News / Science News

    The Case of the Missing Ceres Craters

    NASA | AUGUST 5, 2016

    Ceres is covered in countless small, young craters, but none are larger than 175 miles (280 kilometers) in diameter. To scientists, this is a huge mystery, given that the dwarf planet must have been hit by numerous large asteroids during its 4.5 billion-year lifetime. Where did all the large craters go?



    Scientists with NASA's Dawn mission were surprised to find that Ceres has no clear signs of truly giant impact basins. This image shows both visible (left) and topographic (right) mapping data from Dawn.


    The scientists at the Southwest Research Institute in Boulder, Colorado, modeled collisions of other bodies with Ceres since the dwarf planet formed, and predicted the number of large craters that should have been present on its surface.

    These models predicted Ceres should have up to 10 to 15 craters larger than 250 miles (400 kilometers) in diameter, and at least 40 craters larger than 60 miles (100 kilometers) wide. However, Dawn has shown that Ceres has only 16 craters larger than 60 miles, and none larger than 175 miles (280 kilometers) across.

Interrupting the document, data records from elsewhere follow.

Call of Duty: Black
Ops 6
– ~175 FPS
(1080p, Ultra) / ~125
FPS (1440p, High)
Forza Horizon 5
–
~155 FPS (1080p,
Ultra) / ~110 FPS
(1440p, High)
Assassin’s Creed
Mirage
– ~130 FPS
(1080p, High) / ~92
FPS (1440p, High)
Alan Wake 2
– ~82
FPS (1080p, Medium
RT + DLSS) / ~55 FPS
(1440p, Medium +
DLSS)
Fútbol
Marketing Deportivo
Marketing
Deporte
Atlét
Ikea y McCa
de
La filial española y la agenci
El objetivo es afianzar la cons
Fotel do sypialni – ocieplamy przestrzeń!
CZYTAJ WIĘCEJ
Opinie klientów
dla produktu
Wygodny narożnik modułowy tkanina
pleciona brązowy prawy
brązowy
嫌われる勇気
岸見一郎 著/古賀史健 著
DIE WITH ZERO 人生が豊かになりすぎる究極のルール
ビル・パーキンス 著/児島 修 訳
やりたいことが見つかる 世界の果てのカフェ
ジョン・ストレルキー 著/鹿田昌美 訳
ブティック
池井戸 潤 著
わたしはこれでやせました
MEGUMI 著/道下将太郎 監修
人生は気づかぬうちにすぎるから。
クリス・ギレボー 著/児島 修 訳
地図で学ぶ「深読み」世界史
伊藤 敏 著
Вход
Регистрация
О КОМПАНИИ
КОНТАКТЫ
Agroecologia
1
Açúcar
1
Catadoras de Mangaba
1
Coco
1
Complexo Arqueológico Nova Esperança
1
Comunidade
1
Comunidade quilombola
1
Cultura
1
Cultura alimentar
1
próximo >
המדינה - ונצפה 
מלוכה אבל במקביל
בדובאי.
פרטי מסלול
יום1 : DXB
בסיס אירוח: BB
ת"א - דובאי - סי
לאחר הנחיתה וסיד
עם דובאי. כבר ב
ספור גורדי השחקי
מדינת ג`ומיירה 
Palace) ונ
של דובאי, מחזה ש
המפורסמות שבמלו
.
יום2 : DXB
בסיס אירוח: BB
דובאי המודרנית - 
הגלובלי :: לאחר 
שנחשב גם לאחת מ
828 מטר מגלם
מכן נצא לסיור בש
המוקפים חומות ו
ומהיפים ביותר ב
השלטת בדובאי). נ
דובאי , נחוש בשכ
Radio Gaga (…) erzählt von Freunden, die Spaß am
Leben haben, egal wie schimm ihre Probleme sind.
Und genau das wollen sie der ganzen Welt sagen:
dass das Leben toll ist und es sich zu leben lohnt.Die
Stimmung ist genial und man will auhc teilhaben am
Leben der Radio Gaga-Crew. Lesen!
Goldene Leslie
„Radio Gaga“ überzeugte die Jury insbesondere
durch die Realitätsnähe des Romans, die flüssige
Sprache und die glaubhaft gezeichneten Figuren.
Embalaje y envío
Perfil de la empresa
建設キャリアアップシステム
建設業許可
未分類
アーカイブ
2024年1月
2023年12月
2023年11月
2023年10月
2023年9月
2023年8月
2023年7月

    One idea about Ceres' origins holds that it formed farther out in the solar system, perhaps in the vicinity of Neptune, but migrated in to its present location. However, scientists determined that even if Ceres migrated into the main asteroid belt relatively late in solar system history, it should still have a significant number of large craters.

    One reason for the lack of large craters could be related the interior structure of Ceres. There is evidence from Dawn that the upper layers of Ceres contain ice.

    Because ice is less dense than rock, the topography could "relax," or smooth out, more quickly if ice or another lower-density material, such as salt, dominates the subsurface composition. Recent analysis of the center of Ceres' Occator Crater suggests that the salts found there could be remnants of a frozen ocean under the surface, and that liquid water could have been present in Ceres' interior.

    Past hydrothermal activity, which may have influenced the salts rising to the surface at Occator, could also have something to do with the erasure of craters. If Ceres had widespread cryovolcanic activity in the past -- the eruption of volatiles such as water -- these cryogenic materials also could have flowed across the surface, possibly burying pre-existing large craters. Smaller impacts would have then created new craters on the resurfaced area.